Perhaps, the increasing gap in happiness between income quintiles is not due to increasing income inequality, but due to increasing costs. Over the past four decades, in addition to stagnant wages, other troubling trends have developed. Healthcare costs have skyrocketed, and education costs have increased even more (Chokshi 2009). Household debt increased, and college debt increased even more, surpassing credit card debt (Stiglitz 2013). One could therefore argue that it is rising costs, not inequality, that is responsible for the decline in happiness among the poor. Yet, costs are a problem for happiness only if there is not enough income to cover those costs, and therefore, insufficient income is the obvious explanation, but it is in part likely due to rising inequality as well. While inequality does not invariably mean worse objective conditions for the poor, it does mean worse relative conditions. And in fact, rising inequality in the US since the 1970s has meant not only that the rich are pulling ahead, but that the poor are falling behind; gains are not widely shared (Gilbert 2011). In the US, income inequality has increased as poverty has deepened (Desmond 2015; Edelman 2012; Edin and Shaefer 2015; Gould and Davis 2015; Massey 2007; Putnam 2015; Shaefer et al. 2015; Stiglitz 2012; Yellen 2006).

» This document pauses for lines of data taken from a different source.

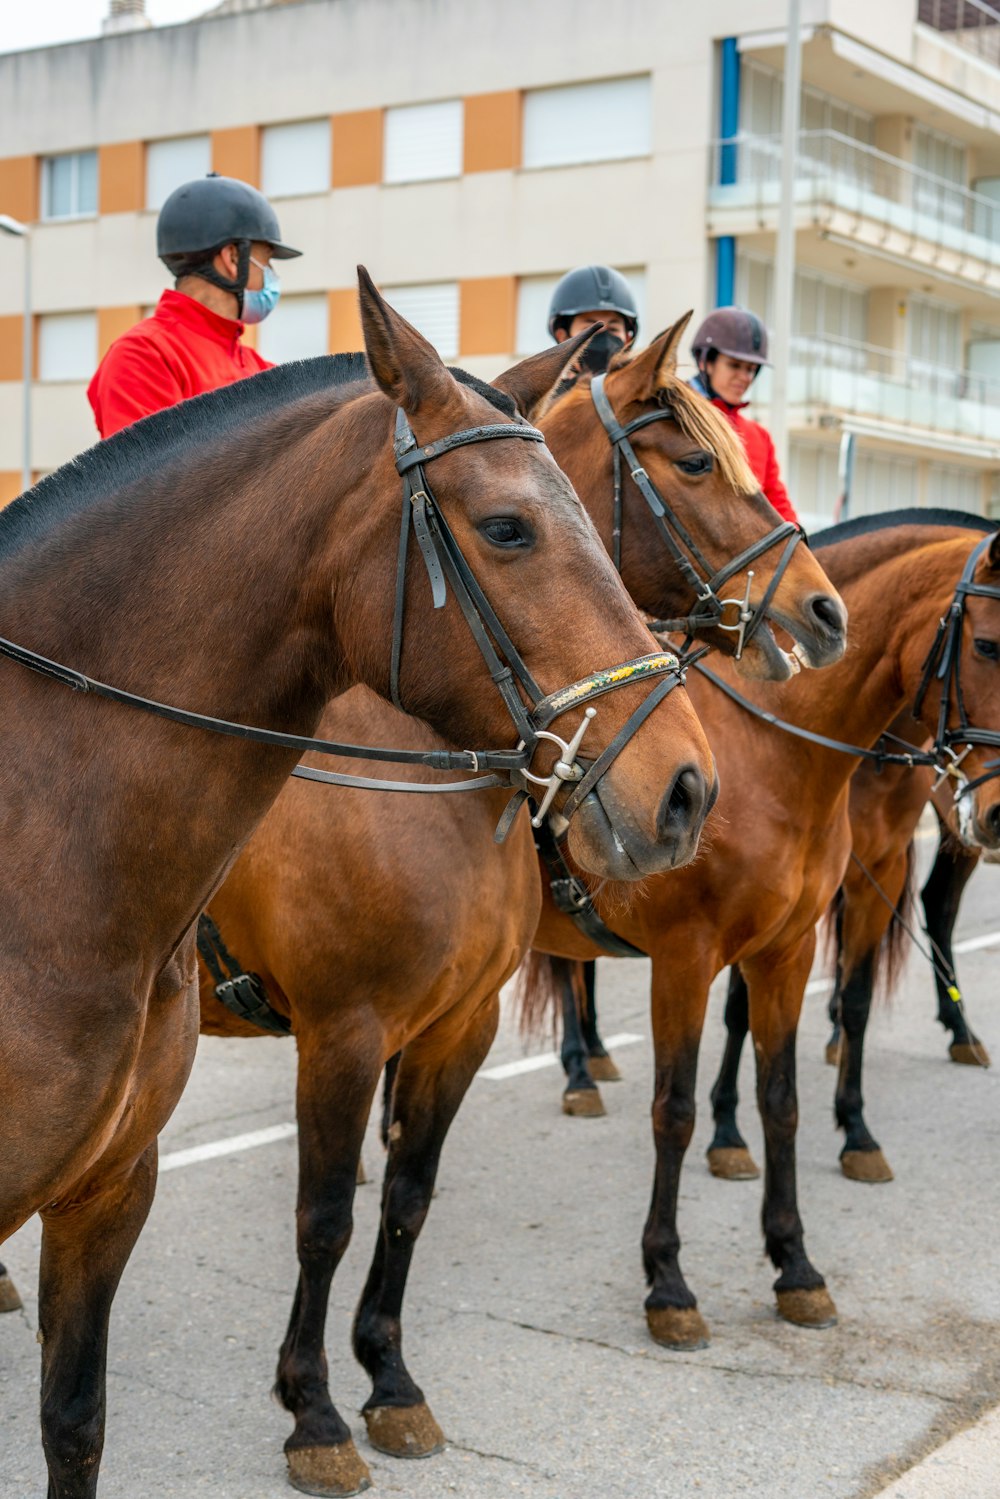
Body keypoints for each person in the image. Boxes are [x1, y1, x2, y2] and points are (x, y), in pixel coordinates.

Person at [88, 173, 301, 439]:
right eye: (266, 261)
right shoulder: (142, 356)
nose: (271, 275)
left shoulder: (259, 368)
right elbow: (153, 479)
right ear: (233, 258)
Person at [688, 306, 799, 526]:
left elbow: (777, 503)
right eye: (734, 365)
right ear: (705, 362)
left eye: (751, 369)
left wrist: (798, 542)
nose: (744, 377)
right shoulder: (673, 417)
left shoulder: (759, 437)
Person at [548, 264, 639, 391]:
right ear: (564, 338)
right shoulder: (542, 405)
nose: (604, 338)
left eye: (613, 329)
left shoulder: (643, 396)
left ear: (628, 339)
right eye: (592, 329)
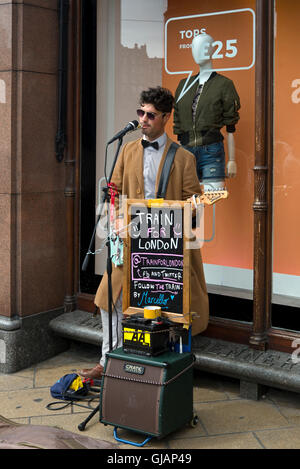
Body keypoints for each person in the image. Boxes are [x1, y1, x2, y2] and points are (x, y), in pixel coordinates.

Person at [79, 86, 209, 380]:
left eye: (150, 115)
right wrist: (115, 220)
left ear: (165, 117)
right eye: (141, 112)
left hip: (167, 245)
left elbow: (194, 203)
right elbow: (114, 190)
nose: (143, 119)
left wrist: (185, 211)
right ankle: (107, 361)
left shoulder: (184, 158)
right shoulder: (126, 149)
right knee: (108, 298)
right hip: (130, 240)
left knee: (168, 306)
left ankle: (166, 370)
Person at [173, 33, 240, 191]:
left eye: (204, 47)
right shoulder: (184, 85)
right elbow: (178, 122)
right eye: (195, 47)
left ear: (213, 50)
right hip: (185, 151)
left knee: (212, 200)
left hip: (211, 151)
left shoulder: (224, 84)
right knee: (188, 201)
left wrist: (232, 159)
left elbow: (231, 126)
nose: (199, 51)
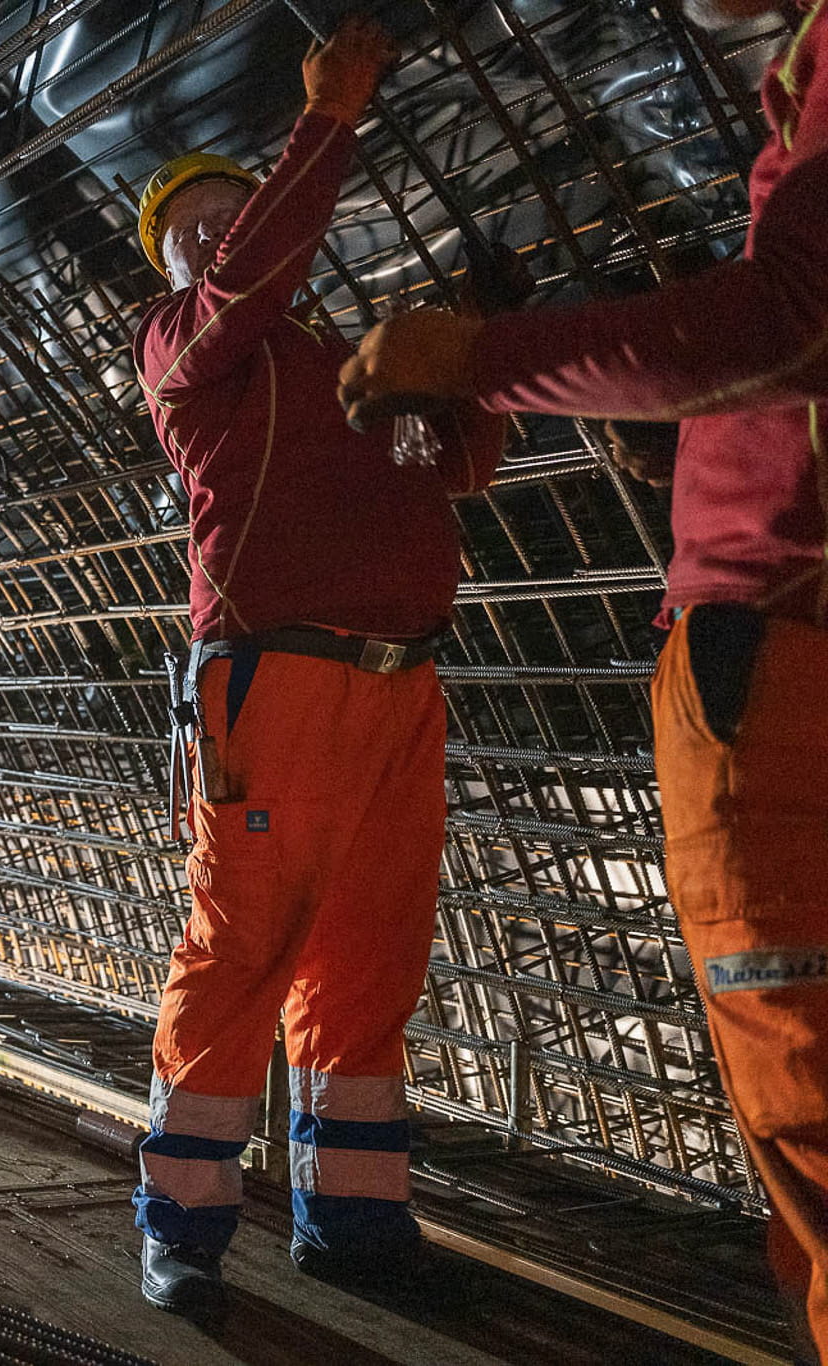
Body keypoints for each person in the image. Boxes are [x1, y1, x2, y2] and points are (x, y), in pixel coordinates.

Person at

Future research could use another dataset to investigate alternative explanations and estimate how much of the happiness gap is due to different factors. The goal of this study is exploratory: to document the widening gap in happiness that attends the widening gap in income. The widening gap in happiness is likely due to the widening gap in income.

These results should not be generalized beyond the US. In addition, confirmation of the causal relationship and empirical exclusion of alternative explanations both remain for future research.

The happiness gap in the US between the rich and everyone else has increased; those at the top stayed happy and others became less happy. We can explain these results in terms of relative deprivation as theorized by Michalos in his multiple discrepancy theory (1985), and we conclude that adaptation theory and livability theory do not provide compelling explanations for our results. One possibility is that people tend to compare themselves to the rich and such comparisons makes them unhappy, but the rich do not become happier by comparing themselves to those with less money. Relative loss is felt more than is relative gain (Kahneman and Tversky 1979). Lower income among the poor and middle classes produces more unhappiness than higher income produces increased happiness among those already rich. We know that we compare ourselves to others (Campbell et al. 1976; Michalos 1985; Ng 1997), and therefore, lower income compared to others’ higher income can be felt as a loss. Moreover, once we reach a moderate income, we tend to compare ourselves to those at our level or above (Myers 2004). By one estimate, comparisons to others explain or predict happiness better than do actual resources (Schulz 1995).

We are more unequal in income, and more unequal in wellbeing. Perhaps, this makes sense of the Easterlin paradox: income growth did not cause an increase in happiness because that growth only went to very few people at the top.Footnote 5

Income inequality is only one way of measuring inequality. Happiness inequality is important as well. This study has examined the relation between the two.